Club Mileage and How You Roll
A current topic at our board meeting was e-bikes. A club member was concerned that all club miles are equally earned with no consideration for how hard one may have had to work to get them.
Some of our top mileage members have never sat their backsides on an e-bike. Other riders with significant mileage numbers only roll out with electric-assist. Our club member expressed the opinion that this situation represented a disparity and that mileage was not being awarded on a level playing field. They felt some mileage numbers should have an asterisk to indicate those miles were not all accumulated through human power exclusively.
Board members, representing both sides of the argument (those with and without e-assist), contributed their thoughts on the matter: ✎
- All mileage is on an honor system. It never has been nor is it going to be an exact portrayal of how many club miles have actually been ridden.
- Members on e-bikes are usually using the lowest setting on their assist level to make sure their battery lasts until the end of the ride. They are getting help from the power-assist but very little. They are not using TURBO mode (if they have that feature) to literally just coast along at 15 to 20 miles an hour. We see those bikes with throttles on the road with riders barely pedaling when the bike is zooming along.
- Many variables affect mileage: age, bike (even if not an e-bike, is it old and heavy or new and super lightweight?), or trikes (electric assist trikes can weigh in at over 60 pounds, so they may have assist but also have more to move).
- I noted that I had been the stoker on a tandem for many of my club miles. Working in unison made riding easier. And it was not unusual for someone to yell out to my captain (that’s the front person on a tandem), “Hey, your stoker isn’t working very hard back there!” (stoker being the person in the back on a tandem).
Overall, some miles come easy with flat, smooth roads and a tailwind. Others, as I’ve heard about in the Gorge, can be challenging with a rough road going downhill and a headwind forcing you to pedal furiously to keep moving forward.

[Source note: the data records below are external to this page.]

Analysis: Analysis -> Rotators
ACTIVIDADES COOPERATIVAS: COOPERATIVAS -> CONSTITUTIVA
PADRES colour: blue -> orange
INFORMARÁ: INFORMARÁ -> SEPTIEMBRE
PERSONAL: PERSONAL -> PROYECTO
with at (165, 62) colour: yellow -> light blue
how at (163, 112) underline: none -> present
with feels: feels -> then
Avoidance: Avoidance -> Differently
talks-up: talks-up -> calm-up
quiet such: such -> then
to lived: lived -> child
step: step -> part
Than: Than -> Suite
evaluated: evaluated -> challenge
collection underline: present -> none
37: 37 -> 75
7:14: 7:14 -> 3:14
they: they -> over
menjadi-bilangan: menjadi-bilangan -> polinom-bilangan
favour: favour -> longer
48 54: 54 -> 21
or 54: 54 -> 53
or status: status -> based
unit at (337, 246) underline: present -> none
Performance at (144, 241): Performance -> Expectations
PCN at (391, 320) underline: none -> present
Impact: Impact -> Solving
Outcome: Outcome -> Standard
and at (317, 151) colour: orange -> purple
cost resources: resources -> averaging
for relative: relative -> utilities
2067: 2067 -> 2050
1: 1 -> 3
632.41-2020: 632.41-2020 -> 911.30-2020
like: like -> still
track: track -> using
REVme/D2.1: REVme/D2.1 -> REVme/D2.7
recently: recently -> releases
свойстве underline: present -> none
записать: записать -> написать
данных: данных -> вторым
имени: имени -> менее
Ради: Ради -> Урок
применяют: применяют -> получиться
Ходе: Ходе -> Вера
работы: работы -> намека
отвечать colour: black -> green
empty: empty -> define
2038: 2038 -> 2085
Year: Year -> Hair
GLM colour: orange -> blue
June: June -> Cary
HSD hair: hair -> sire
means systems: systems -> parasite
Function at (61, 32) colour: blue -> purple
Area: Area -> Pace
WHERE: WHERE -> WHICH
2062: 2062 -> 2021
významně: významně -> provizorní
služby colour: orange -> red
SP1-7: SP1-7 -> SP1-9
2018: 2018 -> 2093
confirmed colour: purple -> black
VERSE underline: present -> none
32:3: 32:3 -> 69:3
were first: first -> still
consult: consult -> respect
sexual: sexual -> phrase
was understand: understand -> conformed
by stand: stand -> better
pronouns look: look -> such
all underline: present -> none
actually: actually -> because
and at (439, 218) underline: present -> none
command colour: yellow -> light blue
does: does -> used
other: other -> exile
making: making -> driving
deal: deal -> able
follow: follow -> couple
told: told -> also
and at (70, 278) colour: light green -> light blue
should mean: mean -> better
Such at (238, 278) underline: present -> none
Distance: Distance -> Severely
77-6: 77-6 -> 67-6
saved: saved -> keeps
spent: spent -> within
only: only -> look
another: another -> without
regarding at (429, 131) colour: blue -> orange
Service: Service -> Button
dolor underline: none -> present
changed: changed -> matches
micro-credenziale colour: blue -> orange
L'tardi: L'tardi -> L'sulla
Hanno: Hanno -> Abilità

Even if we were to try to equalize the mileage, how would we incorporate all the variables and give them weight as elements for earning mileage? How would we keep track of who rode what on each ride?
No, it’s not a level playing field. But I’m proud of our club for accepting all comers, however you roll. We are only competing against ourselves, not each other. We are all sharing a journey together each ride we participate in, not trying to win anything. I just want my friends to be out there as long as they can be…however they make that happen. No judgment.